Travail à faire.
Répondez à ces questions sur le texte consacré à la presse et aux EHPAD.
(a) Sur quoi la presse a-t-elle largement titré ?
(b) Dans quel journal et à quelle date la tribune mentionnée est-elle parue ?
(c) Quelles ressources locales de proximité les établissements ont-ils mobilisées selon l'enquête en cours ?

Qu’est-ce qu’en a dit la presse ?La presse a largement titré sur le nombre de morts et l’hécatombe, suivant la voie ouverte par une communication étatique centrée sur la crise et l’État d’urgence ( voir la tribune du philosophe politique italien Georgio Agamben dans Le Monde du 24 mars). Elle a notamment souvent insisté sur des EHPAD dépassés, incapables de protéger leurs résidents, là encore en emboîtant un mouvement de critique sociale forte des EHPAD antérieur à la pandémie et très mal reçu par des professionnels souvent peu rémunérés, contraints à de lourdes charges de travail et exerçant des fonctions peu valorisées socialement. Or ce que l’enquête en cours montre, c’est aussi des capacités de bricolage importantes d’établissements qui ont mobilisé les ressources locales de proximité : des stocks de masque du réseau de voisinage qu’ils n’ont pas toujours été autorisés à utiliser aux moments où le port du masque dans les lieux non atteints n’était pas recommandé, des bénévoles du voisinage, des stagiaires ou des aides venant des hôpitaux pour les établissements qui entretenaient des liens forts à ces structures avant la pandémie.

Les données.
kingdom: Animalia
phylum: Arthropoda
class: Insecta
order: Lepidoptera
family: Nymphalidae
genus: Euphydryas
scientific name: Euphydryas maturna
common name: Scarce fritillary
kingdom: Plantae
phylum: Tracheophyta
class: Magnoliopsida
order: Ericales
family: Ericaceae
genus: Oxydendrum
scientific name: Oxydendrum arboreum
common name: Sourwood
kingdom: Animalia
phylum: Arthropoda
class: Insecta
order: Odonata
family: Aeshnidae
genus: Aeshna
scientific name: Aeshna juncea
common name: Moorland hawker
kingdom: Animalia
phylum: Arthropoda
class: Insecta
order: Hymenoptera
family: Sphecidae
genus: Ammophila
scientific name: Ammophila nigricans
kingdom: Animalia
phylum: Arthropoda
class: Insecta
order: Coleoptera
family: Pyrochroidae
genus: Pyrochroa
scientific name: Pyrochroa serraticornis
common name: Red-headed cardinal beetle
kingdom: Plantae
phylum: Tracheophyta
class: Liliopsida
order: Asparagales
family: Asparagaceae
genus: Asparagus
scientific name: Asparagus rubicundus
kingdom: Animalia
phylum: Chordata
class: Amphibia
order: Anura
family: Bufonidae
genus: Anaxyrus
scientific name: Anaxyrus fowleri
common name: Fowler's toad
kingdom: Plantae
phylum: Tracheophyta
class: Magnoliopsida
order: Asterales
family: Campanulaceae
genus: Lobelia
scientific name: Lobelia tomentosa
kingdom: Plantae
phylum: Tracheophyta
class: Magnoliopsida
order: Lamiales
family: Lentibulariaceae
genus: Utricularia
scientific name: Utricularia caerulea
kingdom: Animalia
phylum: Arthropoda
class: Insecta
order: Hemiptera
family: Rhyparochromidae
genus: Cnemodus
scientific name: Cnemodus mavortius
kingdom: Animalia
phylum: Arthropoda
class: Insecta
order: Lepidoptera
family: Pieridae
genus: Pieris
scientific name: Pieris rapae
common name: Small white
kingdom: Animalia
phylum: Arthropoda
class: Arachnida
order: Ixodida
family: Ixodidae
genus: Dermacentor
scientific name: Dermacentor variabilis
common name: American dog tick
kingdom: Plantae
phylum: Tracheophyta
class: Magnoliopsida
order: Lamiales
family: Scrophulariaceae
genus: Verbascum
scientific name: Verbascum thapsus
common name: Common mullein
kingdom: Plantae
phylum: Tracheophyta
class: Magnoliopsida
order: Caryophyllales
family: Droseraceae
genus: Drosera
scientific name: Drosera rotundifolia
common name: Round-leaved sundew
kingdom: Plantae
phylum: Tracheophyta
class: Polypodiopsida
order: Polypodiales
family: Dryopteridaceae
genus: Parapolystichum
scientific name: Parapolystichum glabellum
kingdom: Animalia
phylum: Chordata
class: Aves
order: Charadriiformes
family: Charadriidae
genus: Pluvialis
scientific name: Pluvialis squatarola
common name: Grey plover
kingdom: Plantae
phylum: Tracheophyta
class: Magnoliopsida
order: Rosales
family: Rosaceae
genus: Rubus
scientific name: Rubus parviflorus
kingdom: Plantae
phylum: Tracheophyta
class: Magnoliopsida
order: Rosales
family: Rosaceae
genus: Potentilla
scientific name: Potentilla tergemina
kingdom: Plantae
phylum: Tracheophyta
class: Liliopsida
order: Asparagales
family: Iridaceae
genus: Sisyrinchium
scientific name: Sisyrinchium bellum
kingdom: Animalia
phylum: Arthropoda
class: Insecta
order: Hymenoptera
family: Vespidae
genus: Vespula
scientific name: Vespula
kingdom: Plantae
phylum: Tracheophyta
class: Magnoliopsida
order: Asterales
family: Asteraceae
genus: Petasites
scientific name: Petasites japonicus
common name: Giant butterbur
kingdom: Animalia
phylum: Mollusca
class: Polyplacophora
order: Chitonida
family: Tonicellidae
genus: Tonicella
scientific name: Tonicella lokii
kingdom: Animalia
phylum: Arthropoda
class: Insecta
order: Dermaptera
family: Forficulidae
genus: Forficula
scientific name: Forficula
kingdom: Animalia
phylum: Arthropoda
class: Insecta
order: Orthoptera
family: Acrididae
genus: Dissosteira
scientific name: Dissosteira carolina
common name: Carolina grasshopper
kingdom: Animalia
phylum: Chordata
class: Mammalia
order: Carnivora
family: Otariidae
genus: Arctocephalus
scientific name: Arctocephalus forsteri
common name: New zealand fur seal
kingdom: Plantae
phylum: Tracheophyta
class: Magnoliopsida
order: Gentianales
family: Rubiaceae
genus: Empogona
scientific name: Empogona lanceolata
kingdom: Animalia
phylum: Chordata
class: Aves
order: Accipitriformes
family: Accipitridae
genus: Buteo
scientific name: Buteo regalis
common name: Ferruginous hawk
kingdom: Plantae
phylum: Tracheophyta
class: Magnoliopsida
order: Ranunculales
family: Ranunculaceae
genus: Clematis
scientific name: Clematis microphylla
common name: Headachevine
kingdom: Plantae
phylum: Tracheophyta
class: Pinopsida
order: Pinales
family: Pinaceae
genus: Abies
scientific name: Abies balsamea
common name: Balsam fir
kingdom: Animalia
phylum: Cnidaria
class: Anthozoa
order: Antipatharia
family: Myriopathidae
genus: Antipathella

Corrigé rédigé.
(a) Sur le nombre de morts et l'hécatombe.
(b) Dans Le Monde, le 24 mars.
(c) Des stocks de masques du réseau de voisinage, des bénévoles du voisinage, ainsi que des stagiaires ou des aides venant des hôpitaux.